The Securities and Exchange Board of India (Sebi) on Tuesday night imposed a penalty of 3 crore on BSE and 2 crore on NSE for supposed lax approach in detecting the misuse of client securities by Karvy Stock Broking Ltd.

The matter pertains to Karvy unauthorisedly transferring securities worth Rs. 2300 crores of more than 95,000 clients into just one demat account, named Karvy Stock Broking Ltd (BSE). Further these securities were unauthorisedly pledged by thebrokerage firm for itself and its group entities to raise Rs.851.43 crores from 8 banks/ non-banking financial services firms (NBFCs).

Sebi in two separate orders found the exchanges lax in early detection of the misuse of clients’ securities by the brokerage firm. Sebi in its order said that the exchanges followed a ‘casual approach’ while inspecting the broker in the previous years.

The orders also lay bare how Karvy exploited the gaps in information reconciliation by market infrastructure institutes (MIIs).

MIIs include exchange and depositories.

The demat account used by Karvy to affect the large-scale transfer of investors’ securities was supposedly tagged as a BSE margin account.

“BSE did not examine this account at all, leading to a gap in supervision which allowed KSBL (Karvy) to continue pledging client securities through this account,” Sebi said in its 64 page order against BSE.

“It escaped scrutiny by BSE on 2 counts – first one being failure to check nomenclature of account by BSE and secondly, failure to scrutinize the alerts on off-market transfers pertaining to this account shared by NSDL with BSE,” Sebi order added.

This particular account escaped NSE’s scrutiny since it was a BSE tagged account.

“NSE reasonably believed that the onus was not upon it to conduct an inspection and examination of the same, in view of the manner in which responsibilities were apportioned in practice,” Sebi order against NSE said quoting the exchange.

As per the Sebi order BSE had carried out a full-fledged inspection on Karvy for FY 2016-17.

In the same year, BSE had received an email from the regulator highlighting a complaint against Karvy for breaching the networth norms. Karvy had been investing in group companies through both debt and equity. Karvy has a very high debt of Rs.1000 crores debt on very low equity bases. This debt ideally should have made Karvy’s net worth negative.

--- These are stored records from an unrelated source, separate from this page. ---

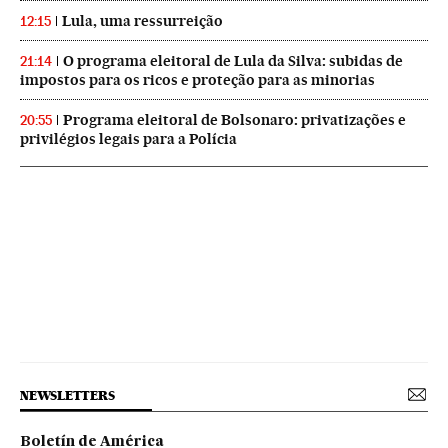
Lula, uma ressurreição
12:15
O programa eleitoral de Lula da Silva: subidas de
21:14
impostos para os ricos e proteção para as minorias
Programa eleitoral de Bolsonaro: privatizações e
20:55
privilégios legais para a Polícia
NEWSLETTERS
Boletín de América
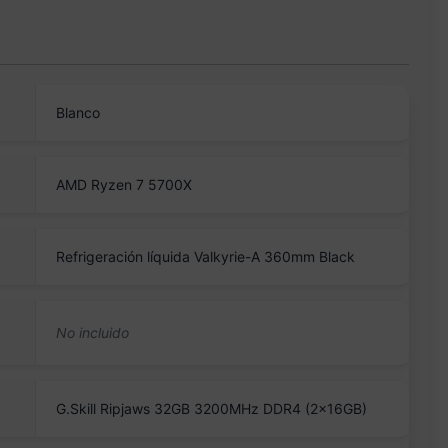
Blanco
AMD Ryzen 7 5700X
Refrigeración líquida Valkyrie-A 360mm Black
G.Skill Ripjaws 32GB 3200MHz DDR4 (2x16GB)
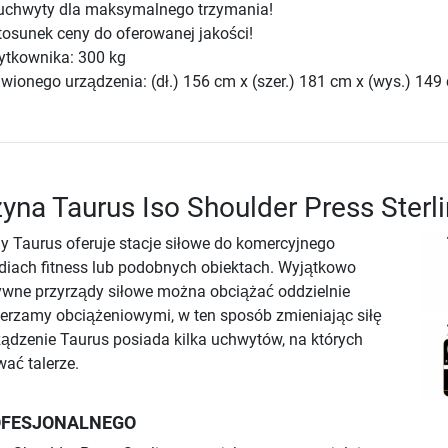
uchwyty dla maksymalnego trzymania!
tosunek ceny do oferowanej jakości!
ytkownika: 300 kg
wionego urządzenia: (dł.) 156 cm x (szer.) 181 cm x (wys.) 149
yna Taurus Iso Shoulder Press Sterl
my Taurus oferuje stacje siłowe do komercyjnego
diach fitness lub podobnych obiektach. Wyjątkowo
ywne przyrządy siłowe można obciążać oddzielnie
erzamy obciążeniowymi, w ten sposób zmieniając siłę
ądzenie Taurus posiada kilka uchwytów, na których
ć talerze.
OFESJONALNEGO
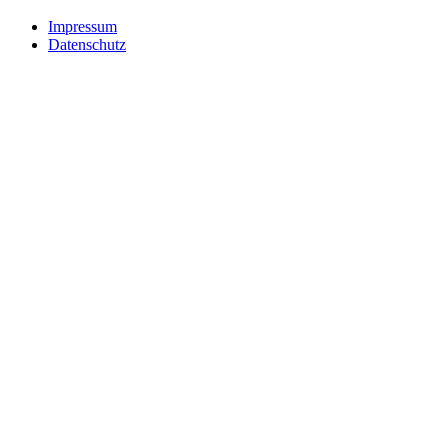
Impressum
Datenschutz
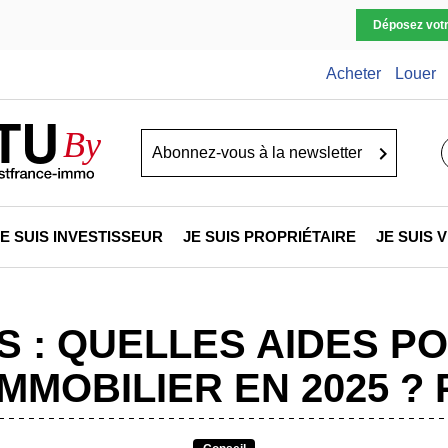
Déposez vot
Acheter
Louer
TU
By
Go
JE SUIS INVESTISSEUR
JE SUIS PROPRIÉTAIRE
JE SUIS
 : QUELLES AIDES P
MMOBILIER EN 2025 ?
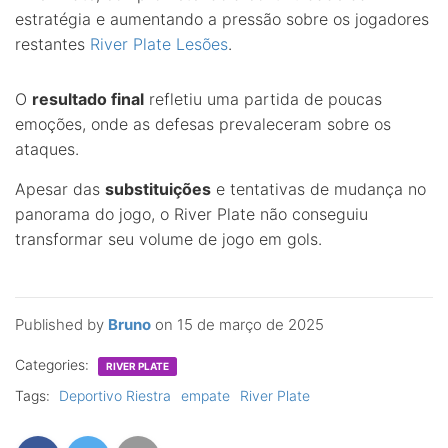
estratégia e aumentando a pressão sobre os jogadores
restantes
River Plate Lesões
.
O
resultado final
refletiu uma partida de poucas
emoções, onde as defesas prevaleceram sobre os
ataques.
Apesar das
substituições
e tentativas de mudança no
panorama do jogo, o River Plate não conseguiu
transformar seu volume de jogo em gols.
Published by
Bruno
on
15 de março de 2025
Categories:
RIVER PLATE
Tags:
Deportivo Riestra
empate
River Plate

NSE in the same fiscal had found Karvy funding substantial amounts (Corporate Guarantee amounting to 1,917 Crores) to the group company not involved in any securities business resulting into negative networth of 79.75 Crores of KSBL. It was also observed by NSE that the value of corporate guarantee issued was higher than its total balance sheet value of 1338.21 crores as on 31-03-2016

During the full-fledged inspection BSE did not flag the negative net worth concerns, Sebi said in the order.

“It is necessary to appreciate that Noticee (BSE) performs the role of a frontline regulator and its obligation to conduct inspection of brokers cannot be merely checklist based, particularly when a red flag was highlighted to it by Sebi and Noticee was aware of imposition of penalty on KSBL (Karvy) by NSE. However, from the inspection report of 2016-17 and from the submission of the Noticee, I find that the inspection was carried out in a routine and mechanical manner, without taking into consideration reference from Sebi and findings of NSE,” the Sebi order against BSE said.

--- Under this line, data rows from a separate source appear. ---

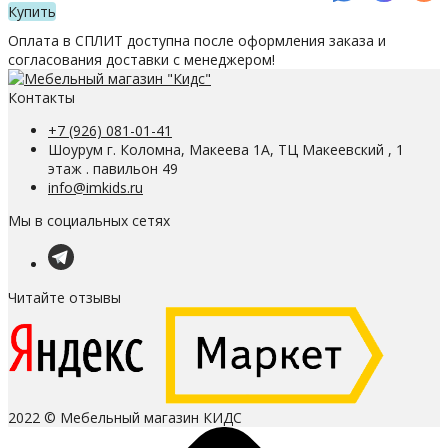
Купить
Оплата в СПЛИТ доступна после оформления заказа и
согласования доставки с менеджером!
Контакты
+7 (926) 081-01-41
Шоурум г. Коломна, Макеева 1А, ТЦ Макеевский , 1
этаж . павильон 49
info@imkids.ru
Мы в социальных сетях
Читайте отзывы
2022 © Мебельный магазин КИДС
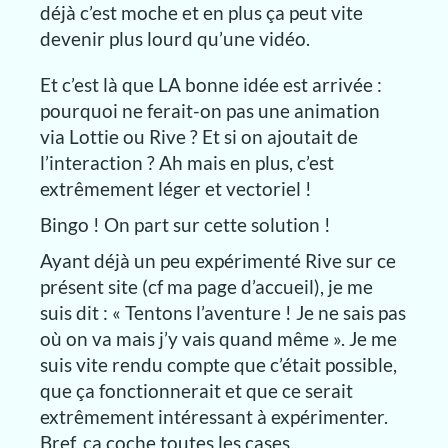
déjà c’est moche et en plus ça peut vite
devenir plus lourd qu’une vidéo.
Et c’est là que LA bonne idée est arrivée :
pourquoi ne ferait-on pas une animation
via Lottie ou Rive ? Et si on ajoutait de
l’interaction ? Ah mais en plus, c’est
extrêmement léger et vectoriel !
Bingo ! On part sur cette solution !
Ayant déjà un peu expérimenté Rive sur ce
présent site (cf ma page d’accueil), je me
suis dit : « Tentons l’aventure ! Je ne sais pas
où on va mais j’y vais quand même ». Je me
suis vite rendu compte que c’était possible,
que ça fonctionnerait et que ce serait
extrêmement intéressant à expérimenter.
Bref, ça coche toutes les cases.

Against NSE, Sebi said that exchange needed to have taken proactive action since there were serious findings by NSE relating to KSBL funding substantial amounts to the group company.

“KSBL (Karvy) was successfully able to evade detection of client security pledging because it misinformed NSE that the account was margin account of the other exchange and did not pertain to NSE transactions. Accepting the claim of KSBL at face value that the account was a BSE margin account also shows lack of reasonable due diligence on the part NSE in ensuring required compliance,” Sebi said in the 89-page order against NSE.

“The standard of due diligence for the Noticee (NSE) has to be seen in the context of its function as first level regulator and the onerous responsibility cast upon it to provide a safe and reliable infrastructure for trading in securities,” said Sebi.